Time to repair failing schools

The Spokesman-Review

For 15 years, the Idaho Legislature has fiddled while children in many school districts were forced to learn in unsafe or inadequate buildings.

At first, lawmakers made an effort to catalog the amount of money needed to upgrade the state’s school buildings properly but balked when a 1991 survey estimated that $700 million was needed to replace unsafe schools and upgrade others. Afterward, they dug in and fought every attempt to resolve a lawsuit begun in 1990 by 22 school districts that demanded the state fulfill its constitutional mandate to provide a safe environment conducive to learning. Plaintiff districts include Post Falls, Bonner County School District 82, Boundary County and St. Maries.

At times, lawmakers over the years ignored lower-court rulings, appealing a handful of adverse decisions to the Idaho Supreme Court – all of which they lost. In a particularly egregious example of legislative arrogance, the 2003 Legislature ignored practical proposals from a bipartisan task force appointed by Republican Gov. Dirk Kempthorne and Democratic Superintendent of Schools Marilyn Howard to resolve the funding problems. Instead, legislators tried to sidestep their obligation by passing unconstitutional legislation attempting to cancel the lawsuit.

Now, the Idaho Legislature has no wiggle room left.

On Wednesday, the Idaho Supreme Court voted 4-1 to support 4th District Judge Deborah Bail’s 1991 decision that the state’s method of funding schools is unconstitutional. In the 21-page decision, the court spanked lawmakers for quibbling over a few rundown schools and failing to realize that the state’s bonding system was fatally flawed. In 2006, the Legislature’s top priority should be to fix the current system that hamstrings poor school districts by placing the entire burden of school funding on local property taxpayers. North Idaho lawmakers should insist that they do.

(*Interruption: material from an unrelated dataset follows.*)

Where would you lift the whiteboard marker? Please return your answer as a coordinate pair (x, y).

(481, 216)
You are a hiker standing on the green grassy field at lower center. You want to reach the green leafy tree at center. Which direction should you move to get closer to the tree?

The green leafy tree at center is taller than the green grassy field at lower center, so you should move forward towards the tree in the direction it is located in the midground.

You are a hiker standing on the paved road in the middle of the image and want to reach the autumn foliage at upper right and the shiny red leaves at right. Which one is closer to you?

The Legislature doesn’t need to start with a new inventory of building needs in search of a way to pass constitutional muster, although one will eventually be needed. Rather, it should revisit the task force recommendations that were dismissed out of hand almost three years ago. The key element in the five-page document calls for the Legislature to pass a constitutional amendment lowering the supermajority needed to pass a school bond election from the draconian two-thirds to 60 percent.

Idaho remains the only state to require a two-thirds supermajority without underwriting school construction costs.

In recent years, foot-dragging Republican legislators have tried to appease various Idaho courts and litigious school districts by offering Band-Aids to fix the massive building problem. Some worked. Seven of the state’s 113 districts, with the worst safety problems, used grants underwritten by a $10 million state subsidy to build schools or make major safety improvements. But the funding problem remains.

Legislators should feel lucky that the Idaho court didn’t order a financial fix for the problem, as courts in other states have done. In their decision, Supreme Court justices said they respect the division of powers. The Legislature should honor that restraint and not force the courts to step in again.